Traditional data warehouses and databases were built for workloads that manifested 20 years ago. They are sufficient for what they were built to do, but these systems are struggling to meet the demands of modern business with the volume, velocity, and user demand of data. IT departments are being challenged from both ends. On one side, companies want to analyze the deluge of data in real-time (or near-real-time). On the other side — on the consumption end — the need to analyze and get value out of data is increasing exponentially. A decade ago, companies had a handful of analysts who ran reports and a few dashboards. Today, enterprises have armies of data scientists, analysts, and savvy business users wanting to slice and dice the latest data.
The Flying Car Dilemma
Companies have invested millions of dollars in procuring and customizing legacy systems. In addition to the capital expense, these companies have spent years hiring and training resources to support and maintain these systems. Thus, IT is under tremendous pressure to leverage these investments to meet the evolving needs of the business.
However, these systems were not designed for modern data workloads that emphasize real-time insights to changing customer or machine conditions. Expecting legacy systems to do this is analogous to expecting a car to suddenly adapt and begin flying like a jet. Putting wings on the car and making modifications might work temporarily, but it's unlikely to work long term. In essence, it is a bad idea to modify a car to fly. This is the flying car dilemma.
Can You Replace a Car With a Jet?
This is the architecture of a traditional data warehouse. The source data starts with a transaction system, which is typically a database, such as Oracle or SQL Server. Periodically, you have to use ETL tools, such as Informatica, to batch load data from your transactional system into a data warehouse product, such as Teradata, Oracle, or Sybase IQ. Then, you run reports in the data warehousing environment. This worked fine for nightly and weekly analytics, but in today's world, this approach has the following challenges:
First, by the time data gets to the warehouse, it is 24 to 48 hours old. Companies today need real-time or near-real-time data to compete against each other. To accelerate the ingest rate and speed up access to the data, you need to buy refrigerator-size appliances that are expensive and difficult to upgrade (remember: putting wings on a car).

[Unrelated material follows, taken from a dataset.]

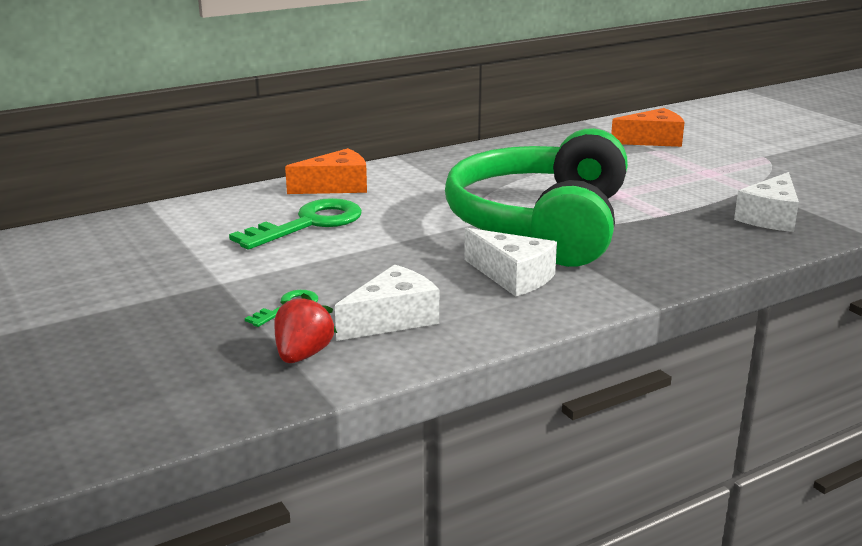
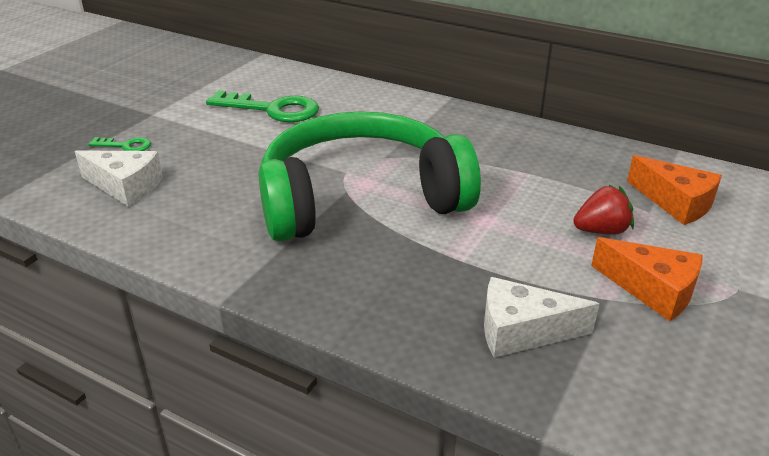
camera: 60 degrees right, 10 degrees up
red strawberry [274,293,337,363] -> red strawberry moved to [573,185,634,235]
orange cheese [285,148,367,194] -> orange cheese moved to [591,237,703,321]
white cheese [464,228,557,297] -> none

Additionally, legacy systems are not able to support the concurrency that is required to support the demand for instant data access from executives, analysts, and data scientists.
The solution to this problem is not "rip and replace." Replacing a legacy system is similar to trading your car in for a jet aircraft. First off, jets are not affordable. Secondly, even if you buy a jet aircraft, you need new infrastructure such as runways, mechanics, pilots, and to set up new processes for the jet to work.
Ripping and replacing the legacy system has similar challenges:
- Legacy systems are heavily customized. Migration is very costly, time-consuming, and complex.
- Training the entire staff to work with a brand new system is expensive and retraining is not easy.
- Changing processes that have been embedded in an organization for decades takes time.
There is a reason why we still have mainframes in modern enterprises.
Augment Instead of Replace: The FedEx Drone Approach
The sensible solution to the flying car dilemma is to take the approach a company would take with shipping. For example, let's say a company is using FedEx Overnight for packages that need to be delivered the next day, and FedEx Ground for packages that need to be delivered in a week.
Taking this approach with a data warehouse would mean isolating workloads that contain real-time analytics, high ingest, and high concurrency (i.e. FedEx Overnight) from the workloads that do not have these requirements (i.e. FedEx Ground). Now, we put the Fedex Overnight workloads on a modern real-time data warehouse such as MemSQL and allow the FedEx Ground workloads to continue on a legacy system. Here, we are not using an expensive jet to replace a car; rather, we are using a drone that is inexpensive, easy to use, and — most of all — easy to adopt.
Using a product such as MemSQL has the following advantages:
- It works with your existing databases (integration capability).
- It works with your existing ETL tools.
- It has the ability to work with open-source computing frameworks and modern messaging platforms, such as Spark, Kafka, and others.
- MemSQL is fully compliant with SQL, which means all the investments that you have made in manpower for your legacy systems can be leveraged.
Some of the technical advantages include:
- Real-time ingestion: Modern, lock-free, and skip list technologies remove ingest bottlenecks.
- Scalable: Scale-out on commodity hardware for high concurrency requirements.
- Fast queries: Low latency queries that leverage vectorization and compilation.
- Machine learning: Integration with machine learning tooling.
Augmenting the current architecture is a pragmatic approach to solving the flying car problem. Over time, as the demand for real-time requirements increase, more and more workloads can be added to MemSQL (the drone slowly transitions into a jet). Since MemSQL converges transactional and analytical workloads, the architecture is simplified over time. As shown in the diagram below, this reduces, and sometimes eliminates, the need for costly ETL tools and complex processes.
So, if you have a flying car dilemma, take the FedEx approach: start with a drone and, over time ,transition into a jet.